* Set of tasks *
**A.** Summarize the Jennifer Cluff profile in two sentences.
**B.** From the Jennifer Cluff profile, extract everything from "- Born: 1956" down to "Savage Land (1999)".

* Source extract *
- Born: 1956 (age 69–70) Mudgee, New South Wales, Australia
- Occupations: Actor, film producer, dramaturge
- Years active: 1973–present
- Known for: Seven Little Australians (1973) Kiss or Kill (1996) In a Savage Land (1999)

= Jennifer Cluff =

Australian actor and film producer

Jennifer Cluff (b 1956) is an Australian actor and film producer.

==Early life==
Cluff was born in 1956 in the country town of Mudgee in central west New South Wales.

==Career==
Cluff's professional acting career began when she was seventeen and cast in the 1973 miniseries, Seven Little Australians. She is known for her roles in 1996 thriller Kiss or Kill and 1999 drama In a Savage Land. She is also a producer, known for skater film Deck Dogz (2005) and biographical film The Way, My Way (2024), the latter of which she also acted in.

Cluff is also a dramaturge and script editor. She has worked on both screenplays and novels for major publishing houses.

==Personal life==
Cluff has been married to Bill Bennett (with whom she often collaborates), since 1982.

* Record excerpts *
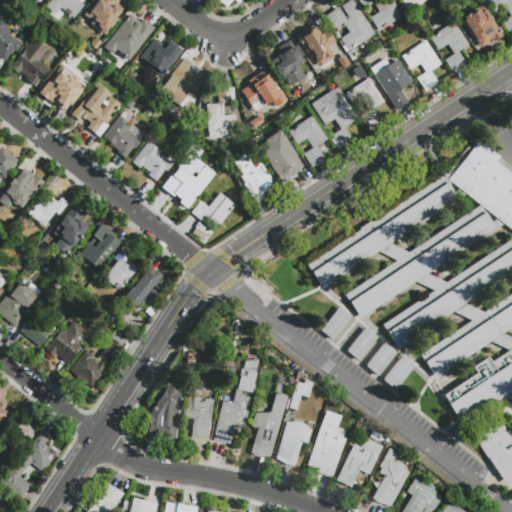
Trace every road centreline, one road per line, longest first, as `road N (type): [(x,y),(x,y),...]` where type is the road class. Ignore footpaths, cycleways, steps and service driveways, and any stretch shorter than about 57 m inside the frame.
road 1 (tertiary): [(209,270),(477,95)]
road 2 (residential): [(0,101),(209,270)]
road 3 (residential): [(100,433),(132,461),(251,484),(321,511)]
road 4 (tertiary): [(100,433),(209,270)]
road 5 (residential): [(0,354),(100,433)]
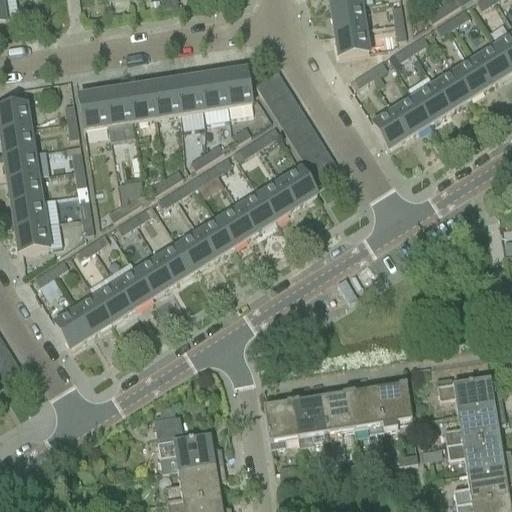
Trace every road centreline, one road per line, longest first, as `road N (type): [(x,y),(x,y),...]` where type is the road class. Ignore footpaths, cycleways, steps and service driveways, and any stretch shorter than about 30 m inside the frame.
road 1 (residential): [(0,67),(273,31)]
road 2 (residential): [(398,229),(273,31)]
road 3 (tertiary): [(221,346),(398,229)]
road 4 (unclassified): [(221,346),(243,397),(262,511)]
road 5 (tertiary): [(79,429),(221,346)]
road 6 (residential): [(79,429),(0,303)]
road 7 (tertiary): [(398,229),(511,161)]
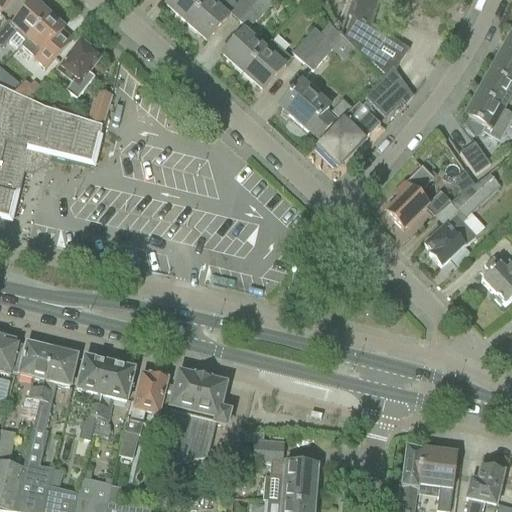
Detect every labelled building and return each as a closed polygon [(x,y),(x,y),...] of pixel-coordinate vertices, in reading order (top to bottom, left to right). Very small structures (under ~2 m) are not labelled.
[(0,0),(0,15),(12,0),(0,0)] [(185,28),(209,0),(173,0),(164,10),(185,28)] [(226,0),(209,0),(185,28),(205,45),(226,21),(225,21),(236,8),(245,16),(259,0),(241,0),(235,7),(226,0)] [(264,0),(259,0),(245,16),(255,25),(272,6),(264,0)] [(351,23),(344,43),(353,52),(381,83),(391,72),(393,74),(407,52),(383,36),(379,42),(374,38),(378,33),(370,28),(376,13),(351,4),(346,19),(351,23)] [(26,42),(47,19),(32,5),(11,28),(8,24),(0,32),(0,53),(0,54),(8,45),(17,53),(20,49),(26,42)] [(47,19),(26,42),(20,49),(44,72),(69,44),(61,37),(63,36),(61,34),(62,33),(47,19)] [(301,66),(323,41),(313,32),(291,57),(301,66)] [(331,32),(323,41),(301,66),(311,75),(341,41),(331,32)] [(269,44),(262,52),(242,35),(221,59),(241,77),(270,45),(269,44)] [(511,35),(500,56),(511,63),(511,35)] [(290,63),(270,45),(241,77),(261,95),(290,63)] [(64,95),(75,104),(93,80),(87,76),(98,61),(78,46),(57,73),(72,85),(64,95)] [(511,63),(500,56),(488,77),(511,90),(511,63)] [(381,83),(363,101),(373,111),(390,94),(402,110),(403,111),(412,100),(393,74),(391,72),(381,83)] [(511,90),(488,77),(477,98),(502,112),(511,94),(511,90)] [(23,85),(12,98),(27,105),(39,89),(33,84),(28,89),(23,85)] [(334,122),(325,114),(328,111),(299,86),(278,110),(306,135),(308,133),(317,141),(334,122)] [(0,220),(8,222),(20,173),(26,174),(31,175),(44,167),(45,163),(46,157),(25,152),(36,109),(27,105),(12,98),(0,92),(0,220)] [(110,99),(96,95),(88,124),(101,128),(110,99)] [(502,112),(477,98),(464,120),(484,131),(481,136),(498,146),(511,120),(511,119),(501,114),(502,112)] [(357,107),(319,146),(316,149),(337,170),(363,144),(362,142),(366,138),(368,139),(378,128),(357,107)] [(42,112),(36,109),(25,152),(46,157),(91,168),(100,130),(42,112)] [(474,179),(488,168),(472,147),(458,158),(474,179)] [(415,200),(435,180),(428,173),(425,176),(420,171),(394,198),(399,203),(384,217),(402,234),(424,212),(433,221),(450,207),(439,196),(425,210),(415,200)] [(442,230),(423,248),(429,256),(427,257),(440,271),(449,262),(463,249),(464,250),(475,241),(474,240),(483,232),(469,217),(499,191),(487,178),(474,188),(473,189),(461,197),(460,198),(450,207),(464,223),(460,226),(455,219),(445,228),(444,228),(442,230)] [(484,280),(480,284),(494,300),(492,302),(499,309),(501,307),(504,310),(511,302),(511,268),(511,269),(507,264),(500,270),(492,262),(483,271),(483,272),(488,277),(484,280)] [(17,346),(0,341),(0,377),(9,379),(17,346)] [(25,348),(18,378),(32,382),(38,383),(35,392),(30,391),(27,402),(38,405),(50,354),(25,348)] [(22,471),(12,511),(42,511),(48,490),(53,472),(38,470),(46,436),(44,436),(50,408),(55,387),(68,391),(76,360),(50,354),(38,405),(22,468),(22,471)] [(74,395),(72,403),(75,407),(85,409),(83,419),(94,421),(95,421),(108,368),(83,362),(75,394),(74,395)] [(133,374),(108,368),(95,421),(106,424),(112,403),(125,406),(133,374)] [(174,391),(167,420),(158,471),(206,462),(214,428),(224,430),(228,416),(218,414),(224,389),(208,385),(208,384),(193,380),(193,381),(177,377),(174,391)] [(167,420),(174,391),(164,388),(165,384),(149,380),(148,382),(140,380),(134,408),(129,406),(123,434),(140,438),(145,415),(167,420)] [(253,446),(252,466),(269,468),(268,481),(263,481),(261,505),(265,505),(279,506),(280,502),(313,505),(316,470),(280,467),(281,448),(253,446)] [(398,505),(397,511),(414,511),(416,498),(417,498),(418,488),(417,488),(421,455),(404,451),(400,490),(397,490),(395,505),(398,505)] [(448,511),(455,459),(421,455),(417,488),(418,488),(417,498),(438,501),(436,511),(448,511)] [(0,511),(12,511),(22,471),(0,466),(0,511)] [(469,484),(465,503),(468,504),(465,511),(481,511),(483,507),(494,510),(502,476),(479,471),(476,486),(469,484)] [(75,499),(73,511),(105,511),(107,504),(109,488),(82,482),(76,496),(75,499)] [(48,490),(42,511),(73,511),(75,499),(76,496),(58,492),(48,490)] [(312,511),(313,505),(280,502),(279,506),(265,505),(264,511),(312,511)]
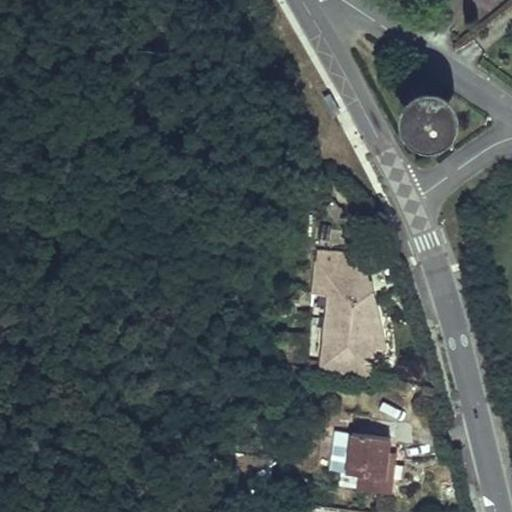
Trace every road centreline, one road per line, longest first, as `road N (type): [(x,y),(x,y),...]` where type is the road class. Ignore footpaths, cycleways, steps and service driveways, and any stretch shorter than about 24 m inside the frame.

* Full answers *
**A.** Jennifer Cluff, born in 1956 in Mudgee in central west New South Wales, is an Australian actor and film producer whose career began at seventeen in the 1973 miniseries Seven Little Australians and who is known for Kiss or Kill (1996) and In a Savage Land (1999). She has produced Deck Dogz (2005) and The Way, My Way (2024), also works as a dramaturge and script editor on screenplays and novels, and has been married since 1982 to Bill Bennett, with whom she often collaborates.

**B.**
- Born: 1956 (age 69–70) Mudgee, New South Wales, Australia
- Occupations: Actor, film producer, dramaturge
- Years active: 1973–present
- Known for: Seven Little Australians (1973) Kiss or Kill (1996) In a Savage Land (1999)